Sheriff P.J. Tanner thinks there is a better way.
At a press conference Thursday, Tanner announced the Sheriff's Office would begin fundraising to launch a different kind of search-and-rescue program. Project Lifesaver is an international organization that provides bracelets to Alzheimer's patients and others with memory loss so they can be tracked with receivers should they wander off.
"The technology is there, and it's proven," Tanner said.

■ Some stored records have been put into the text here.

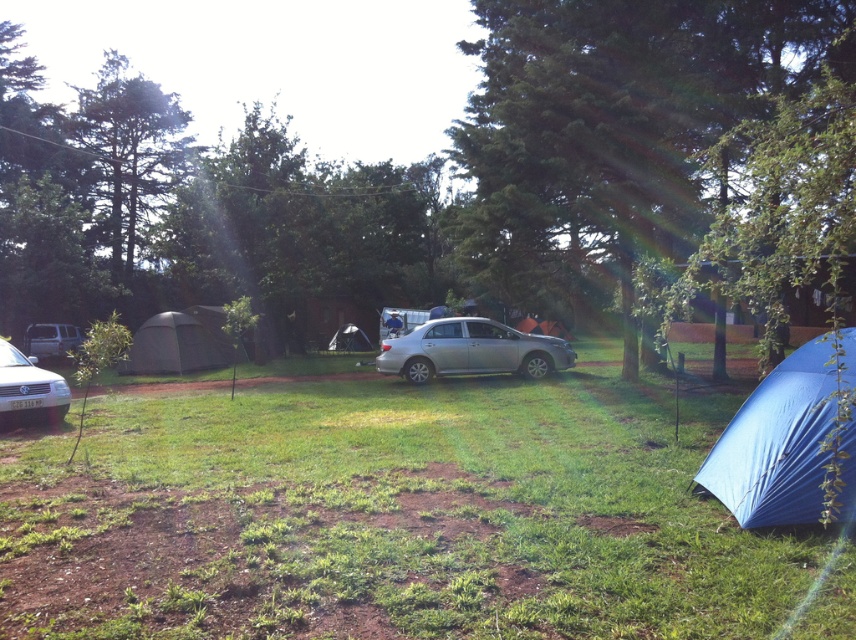
Measure the distance between silver metallic car at center and metallic silver van at left.

The distance of silver metallic car at center from metallic silver van at left is 20.56 meters.

Can you confirm if silver metallic car at center is taller than metallic silver van at left?

Yes, silver metallic car at center is taller than metallic silver van at left.

Locate an element on the screen. Image resolution: width=856 pixels, height=640 pixels. silver metallic car at center is located at coordinates (471, 349).

Which is in front, point (795, 465) or point (16, 349)?

Point (795, 465) is in front.

Does blue tarpaulin tent at lower right appear on the right side of silver metallic car at lower left?

Indeed, blue tarpaulin tent at lower right is positioned on the right side of silver metallic car at lower left.

Which is behind, point (771, 509) or point (64, 413)?

Positioned behind is point (64, 413).

Where is `blue tarpaulin tent at lower right`? This screenshot has height=640, width=856. blue tarpaulin tent at lower right is located at coordinates (776, 444).

Between point (428, 588) and point (210, 323), which one is positioned behind?

The point (210, 323) is behind.

Does green grass at center have a lesser height compared to dark green fabric tent at lower left?

A: Correct, green grass at center is not as tall as dark green fabric tent at lower left.

Is point (468, 378) positioned in front of point (162, 360)?

Yes.

The width and height of the screenshot is (856, 640). Identify the location of green grass at center. (389, 516).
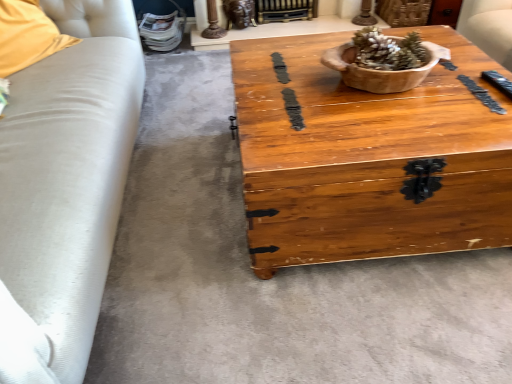
Where is `vacant area that lies in front of wooden bowl at center`? This screenshot has height=384, width=512. vacant area that lies in front of wooden bowl at center is located at coordinates (415, 122).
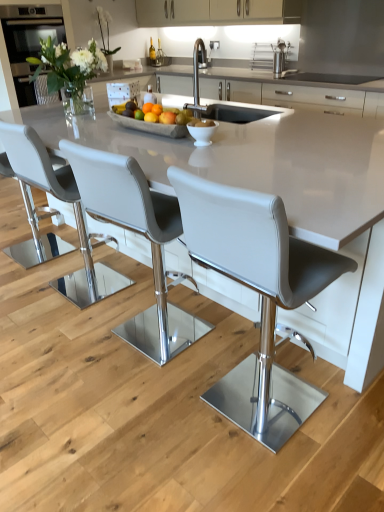
The image size is (384, 512). I want to click on free spot to the right of white leather stool at center, the 2th chair when ordered from right to left, so click(x=224, y=336).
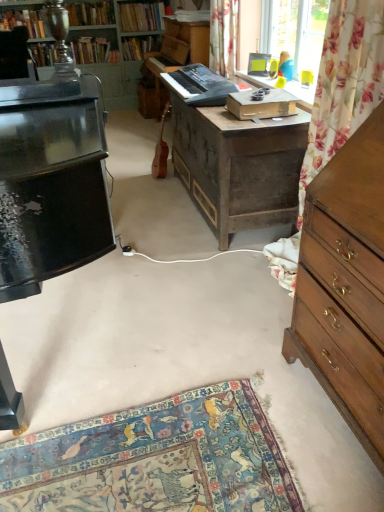
Find the location of `free space to the right of black glossy piano at left, the first piano when ordered from front to back`. free space to the right of black glossy piano at left, the first piano when ordered from front to back is located at coordinates (204, 312).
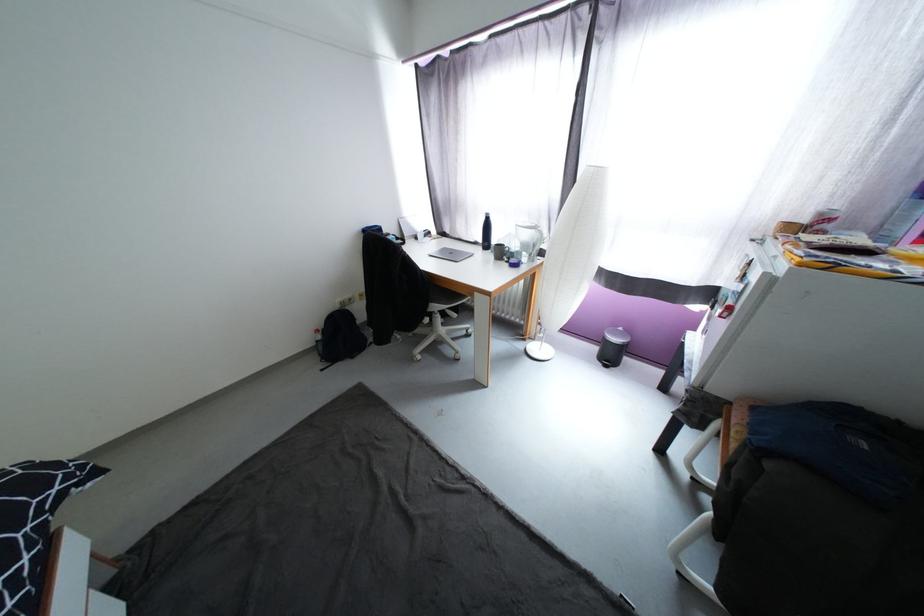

Project Lifesaver boasts a record of more than 2,500 missing persons found alive and well in 46 states, with an average search of just 30 minutes.
Tanner said local Alzheimer's support groups and advocates have been telling him about Project Lifesaver for months. The Sheriff's Office will need to raise at least $4,000 before starting the program, with a goal of raising $12,000 to purchase 20 bracelets for local patients at its launch, he said.
Edwina Hoyle, executive director of Memory Matters on Hilton Head Island, is one of those who encouraged Tanner to sign on with Project Lifesaver and who plans to help raise money.
"This is an asset to our county that will save lives, because six out of every 10 Alzheimer's patients may wander," Hoyle said. "There're so many ways that they can become lost and disoriented, and they may or may not be able to express to somebody they come across who they are, where they live, why they're lost and how to get home."
The most recent search for a wandering Alzheimer's sufferer ended well, when a 93-year-old St. Helena Island woman who left home in October 2011 was found safe and uninjured. But the longer the searches take, the less likely it is to find the missing person alive, Hoyle said.
The Sheriff's Office has already designated eight employees who will be on call once the program is running. Meredith Florencio, a victim's advocate, will be the administrator. She has already been sent to Project Lifesaver training.
Florencio said the Sheriff's Office plans to buy two receivers that can track the bracelets -- one for northern Beaufort County and one for southern Beaufort County.
Deputy Gary Murphy of the Chatham County Sheriff's Office demonstrated how the receivers work at the press conference. Although the bracelets do not send out a GPS signal, they can be sensed by the receiver up to three miles away on the ground and seven miles away from the air.
Murphy said the Chatham County Sheriff's Office has used Project Lifesaver for more than two years, and it has led to six rescues. Chatham deputies have offered to train Beaufort County deputies to use the technology, Tanner said.